◆ CONSIGNE 1 ◆
Pouvez-vous recopier mot pour mot le passage de l'entretien avec le cinéaste qui commence aux mots « Oui. Mais quand » et s'arrête après « comme comédien ? » ?
◆ CONSIGNE 2 ◆
Pourriez-vous prolonger l'entretien avec le cinéaste à partir de sa dernière phrase ?

◆ EXTRAIT DU DOCUMENT ◆
§

Vous avez signé votre premier court métrage, C’est dimanche !, en 2008. Pourquoi avoir autant attendu pour vous lancer dans la réalisation d’un long ?
Après avoir tourné mon court métrage, j’étais mordu comme jamais. Je m’étais senti à ma place et l’envie de réitérer cette expérience était alors une évidence. Mais j’ai pris le temps de savoir ce que j’avais envie d’écrire. La thématique père-fils était déjà au cœur de C’est dimanche !. Mes personnages s’appelaient déjà Ahmed et Ibrahim : un gamin de 13 ans, renvoyé du collège, qui faisait croire à son père qu’il avait décroché un diplôme. Cette question de l’incommunicabilité par le verbe a continué à me hanter alors que je pensais en avoir fini. Dès que je réfléchissais à une histoire, Ibrahim et Ahmed resurgissaient ostensiblement. Avec une image récurrente, celle de la caresse d’un père sur la joue de son fils comme but ultime de mon récit. Alors, je suis parti sur cette idée de deux êtres aussi proches mais entre lesquels un fossé s’est creusé. J’ai écrit mon scénario petit à petit avant de mettre un coup d’accélérateur voilà quatre ans.
Vous avez commencé par écrire seul ?
Oui. Mais quand j’ai su précisément ce que je voulais raconter, j’ai eu besoin d’aide pour prendre de la distance par rapport à ce que j’avais écrit et ainsi tailler dans cette matière. J’ai travaillé avec Sylvie Verheyde et Rosa Attab (au scénario - ndlr). Et Camille Lugan a cosigné le script avec moi. Avec plusieurs questions comme autant de défis à relever : comment raconter l’ennui d’Ibrahim sans s’ennuyer ? Comment filmer les choses qui se répètent au quotidien ?
Avez-vous demandé conseil à des cinéastes qui vous avaient dirigé comme comédien ?
Oui, à plusieurs d’entre eux. À chaque fois, j’y allais la boule au ventre, mais j’avais besoin de leurs retours sans complaisance.
Bruno Podalydès et Alain Gomis m’ont fait des retours très précieux au fil des différentes étapes du scénario. Le regard bienveillant d’Arnaud Desplechin m’a énormément porté. Solveig Anspach m’avait même proposé de m’aider à écrire, mais je n’avais pas assez avancé dans mon projet pour envisager ce type de collaboration et elle nous a quittés avant que je sois prêt. Mon imaginaire s’est de toute façon, consciemment ou non, nourri de mon travail d’acteur. Pour l’écriture comme pour la réalisation de certains plans. Nous ne sommes qu’influences.

§

◆ DONNÉES ◆

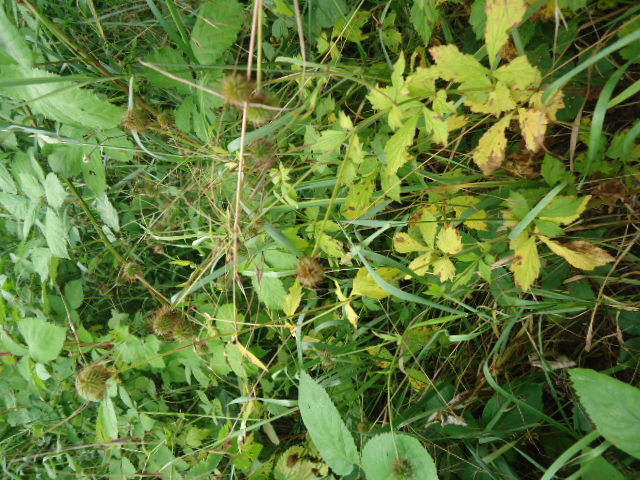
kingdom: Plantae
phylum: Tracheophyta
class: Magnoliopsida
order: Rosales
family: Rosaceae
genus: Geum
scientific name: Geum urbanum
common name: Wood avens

§

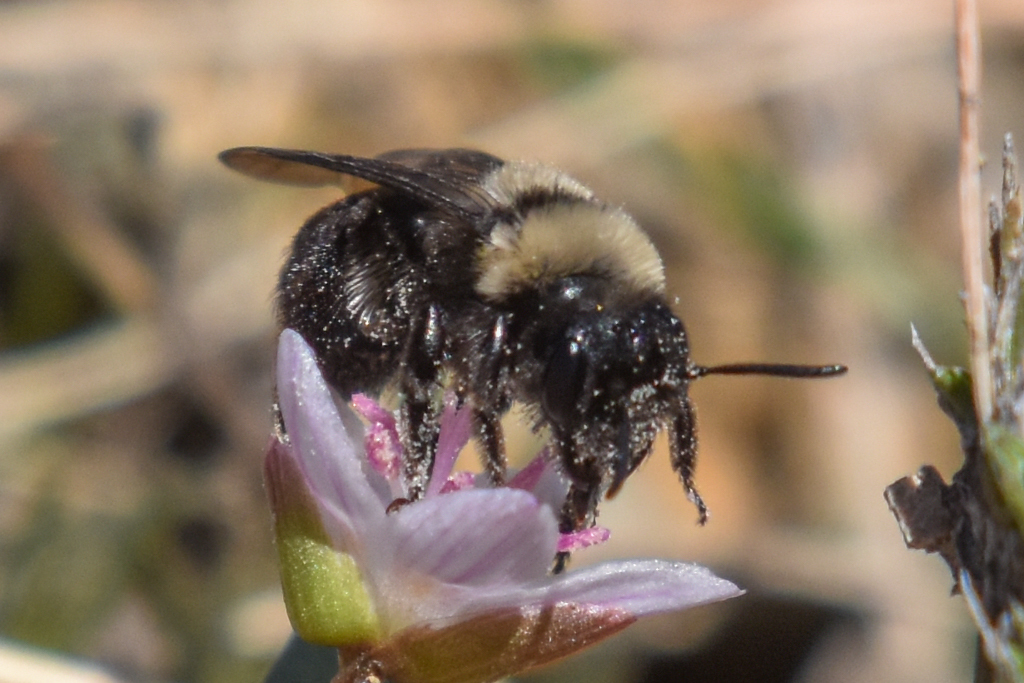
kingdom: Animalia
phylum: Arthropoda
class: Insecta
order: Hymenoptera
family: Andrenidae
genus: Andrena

§

◆ RÉPONSE RÉDIGÉE 1 ◆
Oui. Mais quand j’ai su précisément ce que je voulais raconter, j’ai eu besoin d’aide pour prendre de la distance par rapport à ce que j’avais écrit et ainsi tailler dans cette matière. J’ai travaillé avec Sylvie Verheyde et Rosa Attab (au scénario - ndlr). Et Camille Lugan a cosigné le script avec moi. Avec plusieurs questions comme autant de défis à relever : comment raconter l’ennui d’Ibrahim sans s’ennuyer ? Comment filmer les choses qui se répètent au quotidien ?
Avez-vous demandé conseil à des cinéastes qui vous avaient dirigé comme comédien ?

◆ RÉPONSE RÉDIGÉE 2 ◆
Dans votre film, vous interprétez d’ailleurs le père d’Ibrahim. Vous y pensiez en écrivant le scénario ?
Non, car je n’en avais pas forcément le désir. Mais les envies de mon producteur, les concours de circonstances et des choses plus intimes que je n’ai pas envie de dévoiler m’y ont conduit. Je ne me suis pas écrit ce rôle, mais l’incarner m’a aidé dans ma direction d’acteurs. J’allais tourner avec un adolescent que je voulais totalement vierge d’expériences au cinéma. En étant à la fois son père de jeu et son metteur en scène, je savais que je pourrais d’une certaine manière l’enfermer exactement comme Ibrahim a la sensation de l’être dans cette histoire.
Justement, comment avez-vous trouvé le jeune acteur qui incarne Ibrahim ?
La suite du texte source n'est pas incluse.